Reproduce every line of the material below verbatim, changing nothing.

• Stored records:
####################
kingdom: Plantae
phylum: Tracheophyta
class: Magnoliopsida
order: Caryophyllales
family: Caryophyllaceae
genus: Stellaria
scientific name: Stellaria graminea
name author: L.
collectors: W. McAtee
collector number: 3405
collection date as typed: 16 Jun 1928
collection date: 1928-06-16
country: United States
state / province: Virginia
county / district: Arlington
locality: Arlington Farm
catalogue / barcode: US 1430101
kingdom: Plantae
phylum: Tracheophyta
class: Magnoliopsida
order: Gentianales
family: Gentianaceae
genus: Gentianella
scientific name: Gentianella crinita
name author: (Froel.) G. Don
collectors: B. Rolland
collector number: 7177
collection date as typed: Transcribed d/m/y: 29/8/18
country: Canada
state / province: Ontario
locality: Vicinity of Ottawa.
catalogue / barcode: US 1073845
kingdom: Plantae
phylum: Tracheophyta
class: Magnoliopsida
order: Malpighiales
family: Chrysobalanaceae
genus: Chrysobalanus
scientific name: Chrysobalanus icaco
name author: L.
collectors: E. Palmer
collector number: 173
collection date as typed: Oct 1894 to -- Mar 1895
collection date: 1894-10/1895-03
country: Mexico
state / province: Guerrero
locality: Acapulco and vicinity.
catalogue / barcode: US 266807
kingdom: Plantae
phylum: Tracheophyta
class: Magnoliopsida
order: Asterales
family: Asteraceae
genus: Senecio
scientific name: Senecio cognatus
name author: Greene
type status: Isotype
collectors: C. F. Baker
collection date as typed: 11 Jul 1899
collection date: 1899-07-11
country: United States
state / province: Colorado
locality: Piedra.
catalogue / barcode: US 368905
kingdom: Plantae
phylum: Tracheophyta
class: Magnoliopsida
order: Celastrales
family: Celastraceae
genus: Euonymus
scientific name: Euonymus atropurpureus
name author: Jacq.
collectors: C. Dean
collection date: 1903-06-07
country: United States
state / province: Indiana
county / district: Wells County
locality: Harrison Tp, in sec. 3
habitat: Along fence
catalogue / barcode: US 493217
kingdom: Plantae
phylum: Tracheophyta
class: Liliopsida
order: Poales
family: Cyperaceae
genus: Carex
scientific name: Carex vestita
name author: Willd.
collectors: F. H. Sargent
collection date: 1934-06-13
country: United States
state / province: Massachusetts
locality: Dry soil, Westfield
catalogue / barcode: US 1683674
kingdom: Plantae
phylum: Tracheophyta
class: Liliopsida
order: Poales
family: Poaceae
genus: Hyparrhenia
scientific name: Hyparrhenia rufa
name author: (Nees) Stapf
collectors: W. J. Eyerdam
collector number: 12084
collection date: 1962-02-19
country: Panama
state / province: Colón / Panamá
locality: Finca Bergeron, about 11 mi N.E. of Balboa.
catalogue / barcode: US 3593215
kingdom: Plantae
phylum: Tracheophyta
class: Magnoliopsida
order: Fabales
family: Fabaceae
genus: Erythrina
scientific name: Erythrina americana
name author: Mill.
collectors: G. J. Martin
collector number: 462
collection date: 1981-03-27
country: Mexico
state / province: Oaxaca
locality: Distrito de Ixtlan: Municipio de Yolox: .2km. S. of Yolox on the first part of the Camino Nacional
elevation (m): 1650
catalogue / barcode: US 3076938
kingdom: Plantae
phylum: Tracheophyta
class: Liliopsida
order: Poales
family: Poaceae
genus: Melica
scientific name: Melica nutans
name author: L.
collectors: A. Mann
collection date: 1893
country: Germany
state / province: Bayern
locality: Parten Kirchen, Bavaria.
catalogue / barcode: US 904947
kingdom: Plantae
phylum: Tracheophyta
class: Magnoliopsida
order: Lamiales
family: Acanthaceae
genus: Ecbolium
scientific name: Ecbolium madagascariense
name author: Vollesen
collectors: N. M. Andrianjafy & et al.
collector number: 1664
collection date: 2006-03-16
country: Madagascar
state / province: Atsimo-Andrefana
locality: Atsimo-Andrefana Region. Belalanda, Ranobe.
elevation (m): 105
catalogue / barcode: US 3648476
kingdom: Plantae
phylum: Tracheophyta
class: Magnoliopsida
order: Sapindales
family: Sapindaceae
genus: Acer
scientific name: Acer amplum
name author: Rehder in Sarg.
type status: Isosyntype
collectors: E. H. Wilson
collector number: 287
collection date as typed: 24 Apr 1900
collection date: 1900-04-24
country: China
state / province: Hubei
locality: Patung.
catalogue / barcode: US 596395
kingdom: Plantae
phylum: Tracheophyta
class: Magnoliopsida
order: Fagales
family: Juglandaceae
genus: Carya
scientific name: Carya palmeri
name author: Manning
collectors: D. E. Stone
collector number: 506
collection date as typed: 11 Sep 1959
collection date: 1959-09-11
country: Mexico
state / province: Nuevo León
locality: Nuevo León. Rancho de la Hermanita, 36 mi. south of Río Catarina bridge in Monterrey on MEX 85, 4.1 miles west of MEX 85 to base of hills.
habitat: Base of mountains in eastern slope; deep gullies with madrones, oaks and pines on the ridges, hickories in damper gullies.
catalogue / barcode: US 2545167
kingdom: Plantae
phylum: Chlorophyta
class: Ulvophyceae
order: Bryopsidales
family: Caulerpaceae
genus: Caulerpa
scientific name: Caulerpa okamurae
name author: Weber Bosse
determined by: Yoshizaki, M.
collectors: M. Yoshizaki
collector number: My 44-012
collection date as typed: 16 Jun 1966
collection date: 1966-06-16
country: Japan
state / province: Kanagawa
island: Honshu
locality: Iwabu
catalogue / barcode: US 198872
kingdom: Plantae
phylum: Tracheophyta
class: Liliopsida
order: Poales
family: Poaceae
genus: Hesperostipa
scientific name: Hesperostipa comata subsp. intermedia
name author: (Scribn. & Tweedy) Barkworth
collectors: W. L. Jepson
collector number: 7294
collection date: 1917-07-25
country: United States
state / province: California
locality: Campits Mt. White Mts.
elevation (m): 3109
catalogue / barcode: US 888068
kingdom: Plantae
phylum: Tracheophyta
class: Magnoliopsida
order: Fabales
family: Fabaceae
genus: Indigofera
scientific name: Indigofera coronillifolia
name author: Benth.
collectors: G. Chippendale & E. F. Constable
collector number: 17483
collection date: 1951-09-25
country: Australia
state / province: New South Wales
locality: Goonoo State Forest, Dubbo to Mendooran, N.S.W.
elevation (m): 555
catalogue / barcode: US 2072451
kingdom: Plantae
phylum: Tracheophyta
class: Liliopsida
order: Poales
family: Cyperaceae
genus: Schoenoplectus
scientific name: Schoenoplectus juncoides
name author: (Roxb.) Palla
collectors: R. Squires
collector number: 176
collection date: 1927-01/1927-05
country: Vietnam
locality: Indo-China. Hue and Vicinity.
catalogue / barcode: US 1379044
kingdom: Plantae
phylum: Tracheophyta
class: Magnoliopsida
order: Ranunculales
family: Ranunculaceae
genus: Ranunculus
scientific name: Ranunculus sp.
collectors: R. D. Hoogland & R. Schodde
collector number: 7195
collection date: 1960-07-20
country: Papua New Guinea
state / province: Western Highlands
####################
• SOLUTION FOR THIS TASK:
kingdom: Plantae
phylum: Tracheophyta
class: Magnoliopsida
order: Caryophyllales
family: Caryophyllaceae
genus: Stellaria
scientific name: Stellaria graminea
name author: L.
collectors: W. McAtee
collector number: 3405
collection date as typed: 16 Jun 1928
collection date: 1928-06-16
country: United States
state / province: Virginia
county / district: Arlington
locality: Arlington Farm
catalogue / barcode: US 1430101
kingdom: Plantae
phylum: Tracheophyta
class: Magnoliopsida
order: Gentianales
family: Gentianaceae
genus: Gentianella
scientific name: Gentianella crinita
name author: (Froel.) G. Don
collectors: B. Rolland
collector number: 7177
collection date as typed: Transcribed d/m/y: 29/8/18
country: Canada
state / province: Ontario
locality: Vicinity of Ottawa.
catalogue / barcode: US 1073845
kingdom: Plantae
phylum: Tracheophyta
class: Magnoliopsida
order: Malpighiales
family: Chrysobalanaceae
genus: Chrysobalanus
scientific name: Chrysobalanus icaco
name author: L.
collectors: E. Palmer
collector number: 173
collection date as typed: Oct 1894 to -- Mar 1895
collection date: 1894-10/1895-03
country: Mexico
state / province: Guerrero
locality: Acapulco and vicinity.
catalogue / barcode: US 266807
kingdom: Plantae
phylum: Tracheophyta
class: Magnoliopsida
order: Asterales
family: Asteraceae
genus: Senecio
scientific name: Senecio cognatus
name author: Greene
type status: Isotype
collectors: C. F. Baker
collection date as typed: 11 Jul 1899
collection date: 1899-07-11
country: United States
state / province: Colorado
locality: Piedra.
catalogue / barcode: US 368905
kingdom: Plantae
phylum: Tracheophyta
class: Magnoliopsida
order: Celastrales
family: Celastraceae
genus: Euonymus
scientific name: Euonymus atropurpureus
name author: Jacq.
collectors: C. Dean
collection date: 1903-06-07
country: United States
state / province: Indiana
county / district: Wells County
locality: Harrison Tp, in sec. 3
habitat: Along fence
catalogue / barcode: US 493217
kingdom: Plantae
phylum: Tracheophyta
class: Liliopsida
order: Poales
family: Cyperaceae
genus: Carex
scientific name: Carex vestita
name author: Willd.
collectors: F. H. Sargent
collection date: 1934-06-13
country: United States
state / province: Massachusetts
locality: Dry soil, Westfield
catalogue / barcode: US 1683674
kingdom: Plantae
phylum: Tracheophyta
class: Liliopsida
order: Poales
family: Poaceae
genus: Hyparrhenia
scientific name: Hyparrhenia rufa
name author: (Nees) Stapf
collectors: W. J. Eyerdam
collector number: 12084
collection date: 1962-02-19
country: Panama
state / province: Colón / Panamá
locality: Finca Bergeron, about 11 mi N.E. of Balboa.
catalogue / barcode: US 3593215
kingdom: Plantae
phylum: Tracheophyta
class: Magnoliopsida
order: Fabales
family: Fabaceae
genus: Erythrina
scientific name: Erythrina americana
name author: Mill.
collectors: G. J. Martin
collector number: 462
collection date: 1981-03-27
country: Mexico
state / province: Oaxaca
locality: Distrito de Ixtlan: Municipio de Yolox: .2km. S. of Yolox on the first part of the Camino Nacional
elevation (m): 1650
catalogue / barcode: US 3076938
kingdom: Plantae
phylum: Tracheophyta
class: Liliopsida
order: Poales
family: Poaceae
genus: Melica
scientific name: Melica nutans
name author: L.
collectors: A. Mann
collection date: 1893
country: Germany
state / province: Bayern
locality: Parten Kirchen, Bavaria.
catalogue / barcode: US 904947
kingdom: Plantae
phylum: Tracheophyta
class: Magnoliopsida
order: Lamiales
family: Acanthaceae
genus: Ecbolium
scientific name: Ecbolium madagascariense
name author: Vollesen
collectors: N. M. Andrianjafy & et al.
collector number: 1664
collection date: 2006-03-16
country: Madagascar
state / province: Atsimo-Andrefana
locality: Atsimo-Andrefana Region. Belalanda, Ranobe.
elevation (m): 105
catalogue / barcode: US 3648476
kingdom: Plantae
phylum: Tracheophyta
class: Magnoliopsida
order: Sapindales
family: Sapindaceae
genus: Acer
scientific name: Acer amplum
name author: Rehder in Sarg.
type status: Isosyntype
collectors: E. H. Wilson
collector number: 287
collection date as typed: 24 Apr 1900
collection date: 1900-04-24
country: China
state / province: Hubei
locality: Patung.
catalogue / barcode: US 596395
kingdom: Plantae
phylum: Tracheophyta
class: Magnoliopsida
order: Fagales
family: Juglandaceae
genus: Carya
scientific name: Carya palmeri
name author: Manning
collectors: D. E. Stone
collector number: 506
collection date as typed: 11 Sep 1959
collection date: 1959-09-11
country: Mexico
state / province: Nuevo León
locality: Nuevo León. Rancho de la Hermanita, 36 mi. south of Río Catarina bridge in Monterrey on MEX 85, 4.1 miles west of MEX 85 to base of hills.
habitat: Base of mountains in eastern slope; deep gullies with madrones, oaks and pines on the ridges, hickories in damper gullies.
catalogue / barcode: US 2545167
kingdom: Plantae
phylum: Chlorophyta
class: Ulvophyceae
order: Bryopsidales
family: Caulerpaceae
genus: Caulerpa
scientific name: Caulerpa okamurae
name author: Weber Bosse
determined by: Yoshizaki, M.
collectors: M. Yoshizaki
collector number: My 44-012
collection date as typed: 16 Jun 1966
collection date: 1966-06-16
country: Japan
state / province: Kanagawa
island: Honshu
locality: Iwabu
catalogue / barcode: US 198872
kingdom: Plantae
phylum: Tracheophyta
class: Liliopsida
order: Poales
family: Poaceae
genus: Hesperostipa
scientific name: Hesperostipa comata subsp. intermedia
name author: (Scribn. & Tweedy) Barkworth
collectors: W. L. Jepson
collector number: 7294
collection date: 1917-07-25
country: United States
state / province: California
locality: Campits Mt. White Mts.
elevation (m): 3109
catalogue / barcode: US 888068
kingdom: Plantae
phylum: Tracheophyta
class: Magnoliopsida
order: Fabales
family: Fabaceae
genus: Indigofera
scientific name: Indigofera coronillifolia
name author: Benth.
collectors: G. Chippendale & E. F. Constable
collector number: 17483
collection date: 1951-09-25
country: Australia
state / province: New South Wales
locality: Goonoo State Forest, Dubbo to Mendooran, N.S.W.
elevation (m): 555
catalogue / barcode: US 2072451
kingdom: Plantae
phylum: Tracheophyta
class: Liliopsida
order: Poales
family: Cyperaceae
genus: Schoenoplectus
scientific name: Schoenoplectus juncoides
name author: (Roxb.) Palla
collectors: R. Squires
collector number: 176
collection date: 1927-01/1927-05
country: Vietnam
locality: Indo-China. Hue and Vicinity.
catalogue / barcode: US 1379044
kingdom: Plantae
phylum: Tracheophyta
class: Magnoliopsida
order: Ranunculales
family: Ranunculaceae
genus: Ranunculus
scientific name: Ranunculus sp.
collectors: R. D. Hoogland & R. Schodde
collector number: 7195
collection date: 1960-07-20
country: Papua New Guinea
state / province: Western Highlands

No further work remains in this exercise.